BEGIN
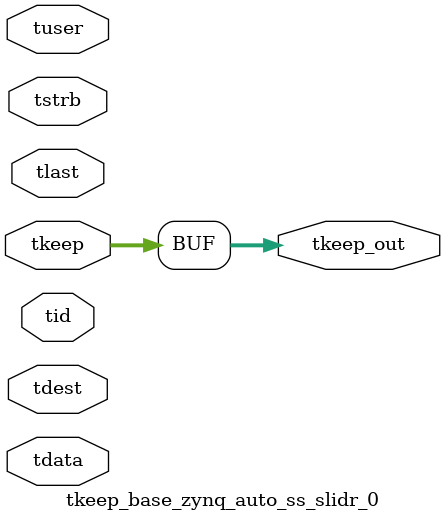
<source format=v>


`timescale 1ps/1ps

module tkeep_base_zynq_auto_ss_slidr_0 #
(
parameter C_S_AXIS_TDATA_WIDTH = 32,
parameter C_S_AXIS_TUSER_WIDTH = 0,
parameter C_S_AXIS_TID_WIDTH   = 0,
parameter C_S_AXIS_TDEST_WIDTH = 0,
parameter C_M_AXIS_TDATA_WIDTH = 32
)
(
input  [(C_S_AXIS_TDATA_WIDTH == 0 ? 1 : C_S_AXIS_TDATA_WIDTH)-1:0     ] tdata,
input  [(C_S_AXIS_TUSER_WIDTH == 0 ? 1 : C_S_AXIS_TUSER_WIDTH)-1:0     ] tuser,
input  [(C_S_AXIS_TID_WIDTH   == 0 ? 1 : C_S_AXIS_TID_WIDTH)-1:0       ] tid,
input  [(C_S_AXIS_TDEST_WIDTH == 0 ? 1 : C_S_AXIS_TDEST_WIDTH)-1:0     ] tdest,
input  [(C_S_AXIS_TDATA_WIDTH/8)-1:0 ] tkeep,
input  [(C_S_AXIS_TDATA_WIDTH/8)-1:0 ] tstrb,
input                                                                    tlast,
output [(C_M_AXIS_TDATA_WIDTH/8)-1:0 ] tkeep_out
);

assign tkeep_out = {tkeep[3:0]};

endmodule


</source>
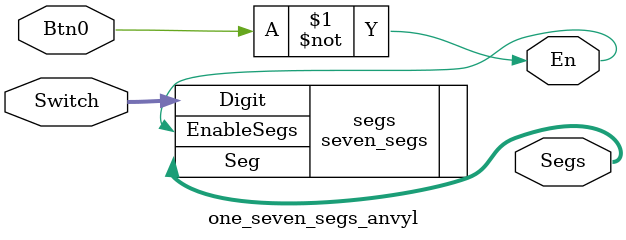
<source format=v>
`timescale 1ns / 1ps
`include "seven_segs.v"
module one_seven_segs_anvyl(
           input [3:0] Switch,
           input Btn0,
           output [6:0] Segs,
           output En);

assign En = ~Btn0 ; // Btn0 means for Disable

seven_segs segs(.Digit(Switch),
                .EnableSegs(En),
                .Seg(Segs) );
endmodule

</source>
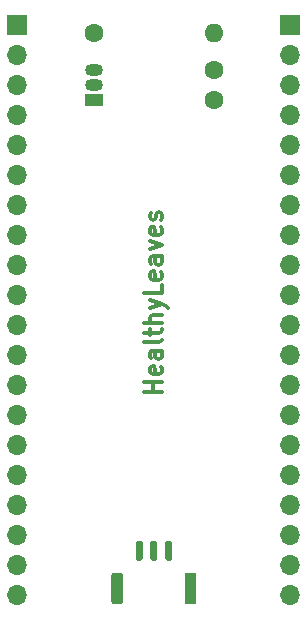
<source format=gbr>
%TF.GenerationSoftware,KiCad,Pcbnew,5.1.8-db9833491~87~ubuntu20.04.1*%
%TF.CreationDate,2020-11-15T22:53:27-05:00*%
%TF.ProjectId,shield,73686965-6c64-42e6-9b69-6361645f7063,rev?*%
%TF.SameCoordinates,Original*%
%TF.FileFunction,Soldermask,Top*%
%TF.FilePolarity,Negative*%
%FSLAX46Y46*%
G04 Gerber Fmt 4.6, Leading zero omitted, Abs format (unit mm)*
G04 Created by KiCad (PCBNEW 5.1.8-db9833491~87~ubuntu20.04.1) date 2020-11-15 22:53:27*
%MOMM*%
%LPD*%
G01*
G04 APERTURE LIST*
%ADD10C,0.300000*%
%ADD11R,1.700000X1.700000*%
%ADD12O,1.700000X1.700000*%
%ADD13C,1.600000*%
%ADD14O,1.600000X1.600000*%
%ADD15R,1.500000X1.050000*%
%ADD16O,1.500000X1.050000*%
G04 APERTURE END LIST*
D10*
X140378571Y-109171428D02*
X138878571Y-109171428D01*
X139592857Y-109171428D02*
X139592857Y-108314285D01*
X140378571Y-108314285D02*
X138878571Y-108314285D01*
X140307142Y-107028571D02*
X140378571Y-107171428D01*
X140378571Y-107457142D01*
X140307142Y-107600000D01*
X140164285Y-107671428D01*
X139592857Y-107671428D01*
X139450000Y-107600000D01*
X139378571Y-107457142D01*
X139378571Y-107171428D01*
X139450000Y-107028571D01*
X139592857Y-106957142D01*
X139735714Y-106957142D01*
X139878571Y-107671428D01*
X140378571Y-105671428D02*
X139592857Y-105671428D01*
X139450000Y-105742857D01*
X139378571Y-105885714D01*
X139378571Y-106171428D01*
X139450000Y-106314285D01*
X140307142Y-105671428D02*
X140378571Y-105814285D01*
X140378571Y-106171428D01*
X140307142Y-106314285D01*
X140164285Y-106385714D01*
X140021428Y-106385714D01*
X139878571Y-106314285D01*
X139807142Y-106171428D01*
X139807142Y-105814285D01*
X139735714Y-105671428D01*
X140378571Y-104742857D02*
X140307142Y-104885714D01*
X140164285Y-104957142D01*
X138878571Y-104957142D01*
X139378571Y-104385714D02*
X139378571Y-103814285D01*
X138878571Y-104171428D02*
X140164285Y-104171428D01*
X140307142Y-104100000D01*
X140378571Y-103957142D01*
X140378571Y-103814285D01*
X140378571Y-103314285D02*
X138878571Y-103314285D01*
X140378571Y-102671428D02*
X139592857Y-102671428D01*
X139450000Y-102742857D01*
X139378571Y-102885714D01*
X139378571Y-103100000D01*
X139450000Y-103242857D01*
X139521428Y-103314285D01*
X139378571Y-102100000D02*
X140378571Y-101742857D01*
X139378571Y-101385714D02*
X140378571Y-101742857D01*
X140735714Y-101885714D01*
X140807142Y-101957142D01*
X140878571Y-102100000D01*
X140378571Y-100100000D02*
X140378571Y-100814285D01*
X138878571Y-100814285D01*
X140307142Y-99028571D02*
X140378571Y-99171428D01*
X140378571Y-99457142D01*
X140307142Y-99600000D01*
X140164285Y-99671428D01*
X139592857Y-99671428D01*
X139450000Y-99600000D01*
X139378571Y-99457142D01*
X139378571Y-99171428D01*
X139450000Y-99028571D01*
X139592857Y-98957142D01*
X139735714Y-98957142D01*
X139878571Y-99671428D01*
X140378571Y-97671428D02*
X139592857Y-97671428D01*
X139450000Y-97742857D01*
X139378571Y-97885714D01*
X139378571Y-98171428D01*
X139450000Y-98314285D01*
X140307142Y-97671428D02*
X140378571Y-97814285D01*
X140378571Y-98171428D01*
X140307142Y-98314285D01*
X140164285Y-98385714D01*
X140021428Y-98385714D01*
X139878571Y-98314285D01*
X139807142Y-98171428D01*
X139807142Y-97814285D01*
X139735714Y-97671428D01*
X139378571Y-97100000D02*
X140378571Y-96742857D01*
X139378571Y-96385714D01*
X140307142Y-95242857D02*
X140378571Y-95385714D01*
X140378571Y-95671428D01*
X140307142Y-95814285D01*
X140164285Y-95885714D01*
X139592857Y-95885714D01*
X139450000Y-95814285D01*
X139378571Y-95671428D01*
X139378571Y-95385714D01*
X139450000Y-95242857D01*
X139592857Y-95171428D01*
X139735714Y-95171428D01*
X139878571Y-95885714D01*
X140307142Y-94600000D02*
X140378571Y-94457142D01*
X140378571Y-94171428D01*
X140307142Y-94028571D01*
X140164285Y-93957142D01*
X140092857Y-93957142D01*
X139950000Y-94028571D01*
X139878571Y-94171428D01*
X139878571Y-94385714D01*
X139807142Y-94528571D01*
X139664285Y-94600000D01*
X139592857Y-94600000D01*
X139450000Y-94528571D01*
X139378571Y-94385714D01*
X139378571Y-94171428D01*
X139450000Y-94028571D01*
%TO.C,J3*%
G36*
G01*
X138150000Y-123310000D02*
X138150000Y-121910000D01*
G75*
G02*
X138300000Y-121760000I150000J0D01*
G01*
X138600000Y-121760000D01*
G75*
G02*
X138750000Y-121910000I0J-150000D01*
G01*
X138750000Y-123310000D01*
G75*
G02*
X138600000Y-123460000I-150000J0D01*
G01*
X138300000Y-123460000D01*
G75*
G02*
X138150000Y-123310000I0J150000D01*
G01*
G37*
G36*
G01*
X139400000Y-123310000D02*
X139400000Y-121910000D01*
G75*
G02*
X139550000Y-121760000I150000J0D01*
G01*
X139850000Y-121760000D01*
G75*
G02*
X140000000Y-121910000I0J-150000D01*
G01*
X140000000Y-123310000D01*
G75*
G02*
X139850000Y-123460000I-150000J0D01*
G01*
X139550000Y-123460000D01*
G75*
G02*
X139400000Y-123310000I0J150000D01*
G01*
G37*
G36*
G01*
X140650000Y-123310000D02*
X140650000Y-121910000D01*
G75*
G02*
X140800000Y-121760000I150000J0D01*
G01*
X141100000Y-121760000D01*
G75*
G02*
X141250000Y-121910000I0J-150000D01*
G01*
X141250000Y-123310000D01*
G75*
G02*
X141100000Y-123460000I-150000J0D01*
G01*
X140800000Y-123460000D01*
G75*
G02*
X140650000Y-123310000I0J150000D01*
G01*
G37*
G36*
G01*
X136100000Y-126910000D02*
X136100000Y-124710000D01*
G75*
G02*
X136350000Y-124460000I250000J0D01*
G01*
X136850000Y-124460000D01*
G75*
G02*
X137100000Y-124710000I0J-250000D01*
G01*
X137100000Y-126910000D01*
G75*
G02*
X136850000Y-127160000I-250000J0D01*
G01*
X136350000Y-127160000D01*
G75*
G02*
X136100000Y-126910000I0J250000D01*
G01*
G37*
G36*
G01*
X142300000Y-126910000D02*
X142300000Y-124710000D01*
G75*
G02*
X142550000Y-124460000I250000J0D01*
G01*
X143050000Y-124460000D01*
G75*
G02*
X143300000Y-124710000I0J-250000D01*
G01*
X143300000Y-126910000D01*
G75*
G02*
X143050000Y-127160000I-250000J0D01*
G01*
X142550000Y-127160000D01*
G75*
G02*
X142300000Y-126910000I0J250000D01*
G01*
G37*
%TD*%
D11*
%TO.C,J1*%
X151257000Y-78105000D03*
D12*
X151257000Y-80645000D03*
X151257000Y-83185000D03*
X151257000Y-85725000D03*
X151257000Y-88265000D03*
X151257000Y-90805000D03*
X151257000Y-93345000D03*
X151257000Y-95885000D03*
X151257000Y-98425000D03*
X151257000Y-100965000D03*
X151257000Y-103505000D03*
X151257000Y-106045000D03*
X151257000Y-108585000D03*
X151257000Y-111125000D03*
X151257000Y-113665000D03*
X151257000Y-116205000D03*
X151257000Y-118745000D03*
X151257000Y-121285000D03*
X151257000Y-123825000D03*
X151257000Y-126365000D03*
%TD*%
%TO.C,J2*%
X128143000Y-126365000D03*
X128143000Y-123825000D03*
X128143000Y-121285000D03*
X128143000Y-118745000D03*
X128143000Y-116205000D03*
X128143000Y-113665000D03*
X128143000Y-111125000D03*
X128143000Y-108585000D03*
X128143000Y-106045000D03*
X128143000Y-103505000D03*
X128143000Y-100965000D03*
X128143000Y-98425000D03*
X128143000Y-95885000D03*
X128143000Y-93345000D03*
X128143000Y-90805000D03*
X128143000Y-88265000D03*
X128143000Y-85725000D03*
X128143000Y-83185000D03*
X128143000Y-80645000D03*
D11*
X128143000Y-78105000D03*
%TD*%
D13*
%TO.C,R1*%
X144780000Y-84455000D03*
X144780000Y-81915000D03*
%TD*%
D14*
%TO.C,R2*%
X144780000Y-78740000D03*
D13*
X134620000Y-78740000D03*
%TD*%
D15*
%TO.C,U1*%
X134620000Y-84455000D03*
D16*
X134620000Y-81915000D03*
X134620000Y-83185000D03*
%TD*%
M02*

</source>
END
Exercise prompt =>
Give back the material exactly as written, from its first line to the line that contains "X140378571Y-107457142D01*", and leave out the pictures.

The completed task =>
<source format=v>


`timescale 1ps/1ps

module tkeep_base_zynq_auto_ss_slidr_0 #
(
parameter C_S_AXIS_TDATA_WIDTH = 32,
parameter C_S_AXIS_TUSER_WIDTH = 0,
parameter C_S_AXIS_TID_WIDTH   = 0,
parameter C_S_AXIS_TDEST_WIDTH = 0,
parameter C_M_AXIS_TDATA_WIDTH = 32
)
(
input  [(C_S_AXIS_TDATA_WIDTH == 0 ? 1 : C_S_AXIS_TDATA_WIDTH)-1:0     ] tdata,
input  [(C_S_AXIS_TUSER_WIDTH == 0 ? 1 : C_S_AXIS_TUSER_WIDTH)-1:0     ] tuser,
input  [(C_S_AXIS_TID_WIDTH   == 0 ? 1 : C_S_AXIS_TID_WIDTH)-1:0       ] tid,
input  [(C_S_AXIS_TDEST_WIDTH == 0 ? 1 : C_S_AXIS_TDEST_WIDTH)-1:0     ] tdest,
input  [(C_S_AXIS_TDATA_WIDTH/8)-1:0 ] tkeep,
input  [(C_S_AXIS_TDATA_WIDTH/8)-1:0 ] tstrb,
input                                                                    tlast,
output [(C_M_AXIS_TDATA_WIDTH/8)-1:0 ] tkeep_out
);

assign tkeep_out = {tkeep[3:0]};

endmodule


</source>
<source format=v>
`timescale 1ns / 1ps
`include "seven_segs.v"
module one_seven_segs_anvyl(
           input [3:0] Switch,
           input Btn0,
           output [6:0] Segs,
           output En);

assign En = ~Btn0 ; // Btn0 means for Disable

seven_segs segs(.Digit(Switch),
                .EnableSegs(En),
                .Seg(Segs) );
endmodule

</source>
<source format=gbr>
%TF.GenerationSoftware,KiCad,Pcbnew,5.1.8-db9833491~87~ubuntu20.04.1*%
%TF.CreationDate,2020-11-15T22:53:27-05:00*%
%TF.ProjectId,shield,73686965-6c64-42e6-9b69-6361645f7063,rev?*%
%TF.SameCoordinates,Original*%
%TF.FileFunction,Soldermask,Top*%
%TF.FilePolarity,Negative*%
%FSLAX46Y46*%
G04 Gerber Fmt 4.6, Leading zero omitted, Abs format (unit mm)*
G04 Created by KiCad (PCBNEW 5.1.8-db9833491~87~ubuntu20.04.1) date 2020-11-15 22:53:27*
%MOMM*%
%LPD*%
G01*
G04 APERTURE LIST*
%ADD10C,0.300000*%
%ADD11R,1.700000X1.700000*%
%ADD12O,1.700000X1.700000*%
%ADD13C,1.600000*%
%ADD14O,1.600000X1.600000*%
%ADD15R,1.500000X1.050000*%
%ADD16O,1.500000X1.050000*%
G04 APERTURE END LIST*
D10*
X140378571Y-109171428D02*
X138878571Y-109171428D01*
X139592857Y-109171428D02*
X139592857Y-108314285D01*
X140378571Y-108314285D02*
X138878571Y-108314285D01*
X140307142Y-107028571D02*
X140378571Y-107171428D01*
X140378571Y-107457142D01*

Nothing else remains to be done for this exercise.